Hi everyone,
I’m working on an application where I need to mechanically home a brushless motor at startup. The idea is simple: on initialization, the motor rotates clockwise until it hits the mechanical endstop, then rotates counter-clockwise until it hits the other endstop. From these two positions I can derive the full range of motion.

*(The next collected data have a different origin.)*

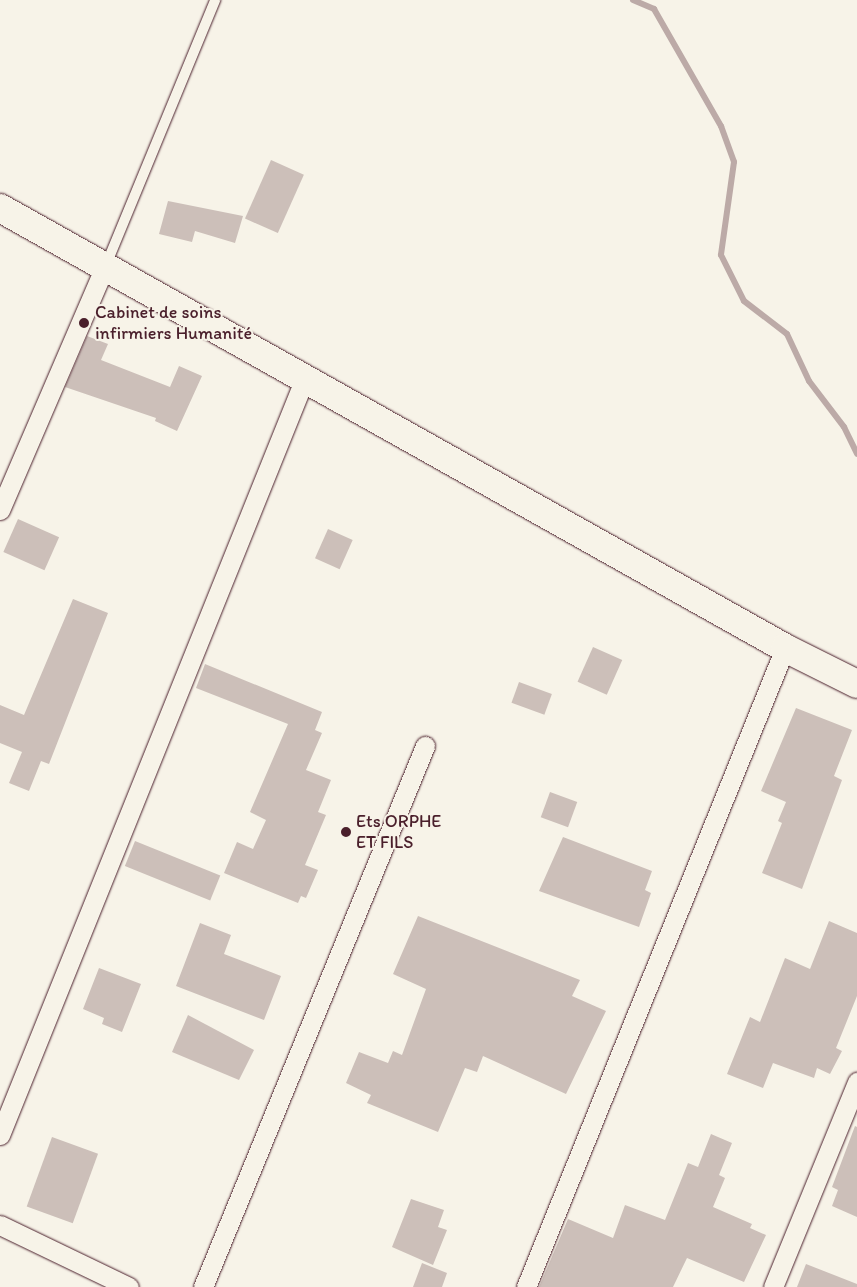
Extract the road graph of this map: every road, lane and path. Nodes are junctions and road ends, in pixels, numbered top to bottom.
1 (215, 0) edge
2 (0, 208) edge
3 (104, 269) junction
4 (305, 378) junction
5 (0, 510) edge
6 (785, 648) junction
7 (857, 684) edge
8 (425, 746) dead end
9 (857, 1082) edge
10 (0, 1135) edge
11 (0, 1226) edge
12 (129, 1287) edge
13 (203, 1287) edge
14 (526, 1287) edge
15 (774, 1287) edge

1 - 3 lane
2 - 3 street
3 - 4 street
3 - 5 street
4 - 6 street
4 - 10 street
6 - 7 street
6 - 14 street
8 - 13 street
9 - 15 street
11 - 12 street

To detect each endstop, I would like to rely on the current spike that occurs when the rotor is blocked against the stop — similar to how some stepper motor drivers detect stall via back-EMF or current sensing.
My questions:
-
Is the SimpleFOC Shield V3.2 capable of reading phase current in real time? I know it has inline current sensing pads — are they populated and usable out of the box?
-
Does the SimpleFOC library expose a reliable current reading (e.g. via
motor.current.qorcurrent_sense.getPhaseCurrents()) that I can monitor in a loop? -
What would be a safe current threshold to detect a blocked rotor without burning the motor or tripping the driver? Is there a recommended approach (e.g. rolling average, single-sample peak, timeout guard)?
-
Are there any known caveats with using current sensing on the V3.2 shield (ADC noise, shunt resistor values, calibration needed)?
Below is a rough sketch of the init sequence I have in mind:
// Pseudo-code — homing sequence
motor.voltage_limit = HOMING_VOLTAGE; // low voltage for safety
motor.controller = MotionControlType::velocity;
// Move CW until current spike
motor.target = HOMING_SPEED;
while (current_rms < CURRENT_THRESHOLD) {
motor.loopFOC();
motor.move();
current_rms = read_current();
}
endstop_CW = motor.shaft_angle;
motor.target = 0;
// Move CCW until current spike
motor.target = -HOMING_SPEED;
while (current_rms < CURRENT_THRESHOLD) {
motor.loopFOC();
motor.move();
current_rms = read_current();
}
endstop_CCW = motor.shaft_angle;
motor.target = 0;
Any feedback, code snippets, or pointers to existing examples would be greatly appreciated. Thanks in advance!